We then parse each line into an OBJECT, which is easier to do further operations on. 

/*
 * Parses one line from the data file into an OBJECT
 */
function parseData(line) {
     var split = String.split(line, "\t");
     var path = String.split(split[3], ";");
     return {
        "ip":split[0], 
        "timestamp":split[1], 
        "duration":split[2], 
        "path":path, 
        "rating":split[4]
     };
}

var parsedData = map<parseData>(dataLines);

 Note that here we use map, which transforms each item in the original iterator one-to-one to a new item. 

 Next we again use filter to remove all data items that do not have a rating (i.e., the rating is the string NULL). 

/*
 * Used for filtering out lines without ratings
 */
function hasRating(data) {
    return data.rating != "NULL";
}

var dataWithRatings = filter<hasRating>(parsedData);

 In order to count the number of click backs we can count the number of occurrences of < in the path.
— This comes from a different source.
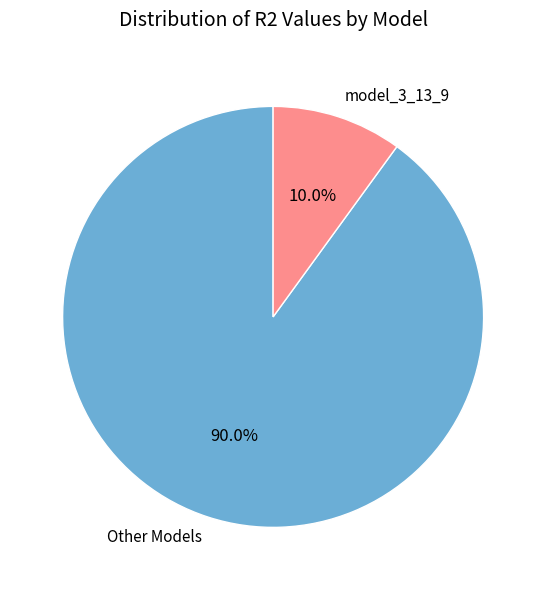

Which has a higher value, model_3_13_9 or Other Models?

Other Models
We do this for each individual item, again using map 

/*
 * Count the backclicks for one finished path
 */
function countBackClicks(data) {
    var backClicks = 0;
    foreach (click in data.path) {
        if (click == "<") {
            backClicks++;
        }
    }
    return {"rating":data.rating, "backClicks":backClicks};
}

var countedBackClicks = map<countBackClicks>(dataWithRatings);

 Now to finish up we will combine the counts into a single OBJECT using the reduce function, which will combine data one item at a time. 

/**
 * Add the click backs fo a data item to the appropriate rating
 */
function sumBackClicks(counts, data) {
    counts.backClicks[data.rating] += data.backClicks;
    counts.numRatings[data.rating] += 1;
    return counts;
}

// Number of back clicks per rating
var initialBackClicks = {1:0,2:0,3:0,4:0,5:0};
// Number of completed paths per rating
var initialNumRatings = {1:0,2:0,3:0,4:0,5:0};
var counts = reduce<sumBackClicks>({"backClicks":initialBackClicks, "numRatings":initialNumRatings}, countedBackClicks);

  In this case we start with a count of 0 for all ratings, and the sumBackClicks function adds the click back count of each completed path to the rating the user gave while simultaneously counting the number of completed paths.

We now calculate the resulting averages and print them.

foreach (rating,count in counts.backClicks) {
    System.print("Average back clicks for rating " :: rating :: ": " :: count/counts.numRatings[rating]);
}

 This results in the following:

Average back clicks for rating 1: 0.12140014048232264
Average back clicks for rating 2: 0.2457916287534122
Average back clicks for rating 3: 0.49056603773584906
Average back clicks for rating 4: 1.007278020378457
Average back clicks for rating 5: 1.8350604490500864 

  And we see that indeed the number of back clicks is highest for a rating of 5.

References

  • Jure Leskovec and Andrej Krevl: Stanford Large Network Dataset Collection. http://snap.stanford.edu/data, 2014.
  • Robert West and Jure Leskovec: Human Wayfinding in Information Networks. 21st International World Wide Web Conference (WWW), 2012.
  • Robert West, Joelle Pineau, and Doina Precup: Wikispeedia: An Online Game for Inferring Semantic Distances between Concepts. 21st International Joint Conference on Artificial Intelligence (IJCAI), 2009.